Prayer Request


Dear God,

Good morning. I am sorry for taking much of your time . I know how busy you are but i hope youre gonna read this. I wanted to pray for him . I dont know if hes experiencing burnout or something but its been straing my relationship with him. Please guide him. He is very faithful to you. I know i am just a sinner asking for a portion of your time but please give me proof and show me a sign. I dont know about the current stage of my relationship with him. But i do hope everything will work out fine between me and him.

I felt a lot alone too. I do for a long time. When i met that guy i was soooo happy and i had peace of mind knowing that he is close to you. But God please dont separate us. He has been good to me and now i am messed up becoz i feel i did a mistake. I didnt even know what he was thinking now. But whatever it is God i beg you to please enlighten him. My emotional rollercoaster is too much for him please help him carry the burdens of daily living. I know he has been struggling and i am afraid it is too much for him. But i know that as long as you are with him, he is safe.

I dont know if whats happening between us is your will or is just the work of evil trying to take the courage and certainty in our hearts. Please my Lord help me through this i do not want another heartbreak.

I sense he wasnt feeling brave now at all. I have told him things that may have hurt him but i swear to you God that i am sorry. What do you want him to be please answer his questions. He have been yearning for answers. I feel him, and wanted to be just there until he started pushing me. I feel scared.

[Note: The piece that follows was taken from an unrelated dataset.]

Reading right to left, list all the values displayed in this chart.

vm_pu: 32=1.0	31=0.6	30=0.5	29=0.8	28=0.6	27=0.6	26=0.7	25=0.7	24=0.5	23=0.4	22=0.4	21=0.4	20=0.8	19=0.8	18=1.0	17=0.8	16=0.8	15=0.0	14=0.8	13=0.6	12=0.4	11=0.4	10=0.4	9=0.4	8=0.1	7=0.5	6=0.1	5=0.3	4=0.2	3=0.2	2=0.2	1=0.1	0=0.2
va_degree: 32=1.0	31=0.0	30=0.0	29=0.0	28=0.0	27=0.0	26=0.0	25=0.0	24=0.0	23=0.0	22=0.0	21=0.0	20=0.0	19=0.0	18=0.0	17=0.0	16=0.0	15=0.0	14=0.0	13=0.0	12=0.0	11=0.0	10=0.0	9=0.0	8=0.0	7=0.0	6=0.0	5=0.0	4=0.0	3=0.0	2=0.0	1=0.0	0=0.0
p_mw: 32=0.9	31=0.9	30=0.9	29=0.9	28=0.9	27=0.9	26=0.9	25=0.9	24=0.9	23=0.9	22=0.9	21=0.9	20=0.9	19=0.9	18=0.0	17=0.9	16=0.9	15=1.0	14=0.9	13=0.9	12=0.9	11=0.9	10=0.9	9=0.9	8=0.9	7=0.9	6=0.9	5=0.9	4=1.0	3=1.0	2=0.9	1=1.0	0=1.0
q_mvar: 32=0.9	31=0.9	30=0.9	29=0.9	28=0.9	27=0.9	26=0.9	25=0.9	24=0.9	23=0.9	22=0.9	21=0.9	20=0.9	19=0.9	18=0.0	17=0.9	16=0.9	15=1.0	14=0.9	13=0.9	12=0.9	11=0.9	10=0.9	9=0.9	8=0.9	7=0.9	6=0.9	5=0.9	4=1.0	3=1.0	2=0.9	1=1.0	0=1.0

I humbly ask that you deliver me from evil thinking and be optimistic and negative. I dont understand myself now please give me strength to face this test.

God i want to wait for him i feel like he is testing me like he always does. It is bad to wait for someone you love? Love is about sacrifices right? You died on the cross because you loved me. Help me Father i feel like ive been suffering too much. Ive had my illnesses with me and my emotions are torturing me too. Im emotionally immature. Help me underdtand everything right now i know ive been stubborn lately but i beg your mercy.

My Father, i wanted to be close to you but i feel inadequate. I am a sinnet and do not go to church every sunday. When i go to church i would go straight to your adoration room where it is very silent. There i can talk to you better .

I hope everything will work out fine so please ease my worries.

Please hear me father God. I will be waiting for your reply.